Senate Passes Bill To Require Local Representative On Board Of Trustees
State Senator Patty Ritchie called a bill she cosponsored (S.2601) that passed the Senate today to require that one trustee of the New York Power Authority be a resident of St. Lawrence County vital to insuring that the agency works as a partner with Northern New York to create jobs and grow the region's economy.
Citing the example of current NYPA trustee, Eugene Nicandri, a retired St. Lawrence County Court Judge, as an example, Senator Ritchie said it is important that the county have a voice.
“NYPA’s St. Lawrence County hydro facilities generate low-cost power that benefits our entire state, but it is also an economic engine for Northern New York,” Senator Ritchie said, as she explained her vote on the Senate floor.
“The investments and decisions made by NYPA have a profound impact on jobs and the economy, as well as the quality of life of the communities and constituents I represent. We are fortunate right now to have a very capable and effective representative on the NYPA Board in Judge Eugene Nicandri, who is a resident of St. Lawrence County. And NYPA's new leadership, including NYPA Board Member John Dyson and President Gil Quinones, have been attentive and responsive to my communities. But that has not always been the case.”

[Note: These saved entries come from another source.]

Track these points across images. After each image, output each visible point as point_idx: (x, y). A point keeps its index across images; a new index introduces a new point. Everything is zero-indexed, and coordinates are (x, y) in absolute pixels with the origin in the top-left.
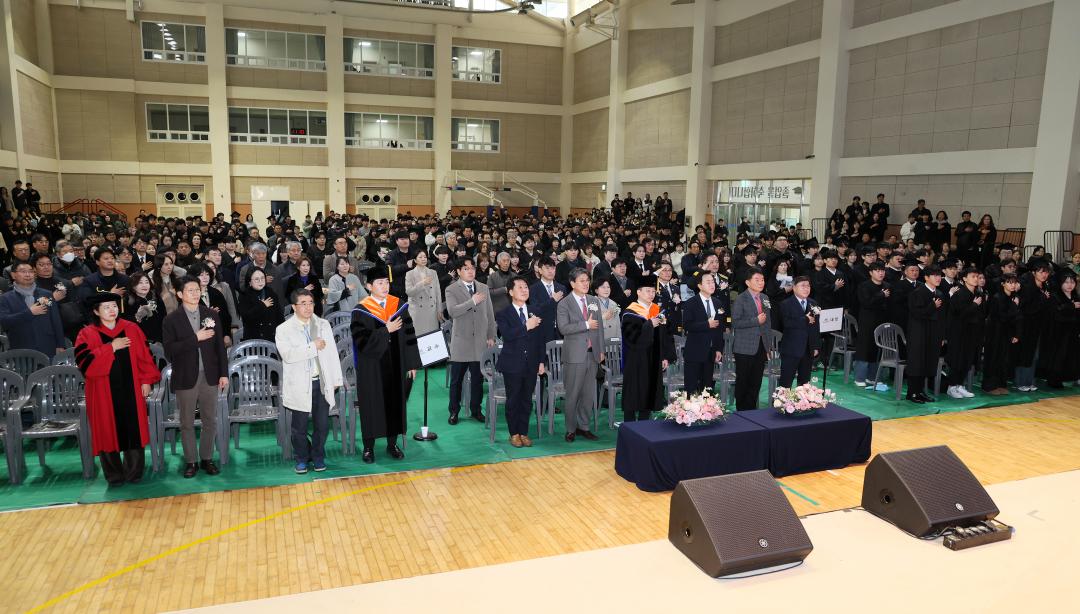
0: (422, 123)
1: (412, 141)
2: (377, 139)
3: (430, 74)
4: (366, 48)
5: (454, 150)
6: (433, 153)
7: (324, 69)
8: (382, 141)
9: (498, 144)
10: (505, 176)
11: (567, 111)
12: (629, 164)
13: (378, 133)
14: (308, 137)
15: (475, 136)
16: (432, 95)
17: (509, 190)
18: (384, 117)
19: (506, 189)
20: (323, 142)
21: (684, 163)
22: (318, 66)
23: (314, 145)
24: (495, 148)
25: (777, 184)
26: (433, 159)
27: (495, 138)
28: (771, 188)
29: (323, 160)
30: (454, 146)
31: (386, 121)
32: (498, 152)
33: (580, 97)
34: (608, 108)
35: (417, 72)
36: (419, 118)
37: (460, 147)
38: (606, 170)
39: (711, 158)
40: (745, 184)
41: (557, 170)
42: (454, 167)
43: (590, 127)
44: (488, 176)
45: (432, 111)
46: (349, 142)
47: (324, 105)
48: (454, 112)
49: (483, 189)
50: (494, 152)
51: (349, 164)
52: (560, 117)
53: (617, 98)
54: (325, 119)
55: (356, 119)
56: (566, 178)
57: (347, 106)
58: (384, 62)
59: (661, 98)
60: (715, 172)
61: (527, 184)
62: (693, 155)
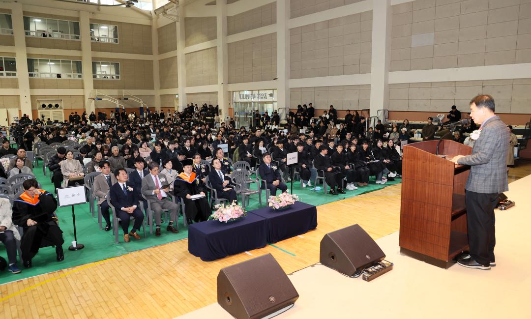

“This bill will help insure that our communities continue to have a voice in NYPA’s future, and in decisions that affect the North Country.
The bill is also cosponsored by Senators Joseph Griffo, and George Maziarz and Mark Grisanti, who represent Niagara County. The ill is sponsored in the Assembly by Assemblywoman Addie Russell.
Senator Ritchie noted that NYPA is one of the region’s biggest employers, and among its largest landowners.
“Over half a century ago, St. Lawrence County made huge sacrifices to help New York State tame the St. Lawrence River to create power that’s been used to reduce electric bills for individuals and businesses across the state as well as New York City,” Senator Ritchie said.
“Many St. Lawrence County families lost farms, businesses and homes. More than 30 miles of shoreline from Lisbon to Massena were taken through eminent domain and hundreds of thousands of acres of prime real estate were flooded to produce low cost power for the rest of the state.”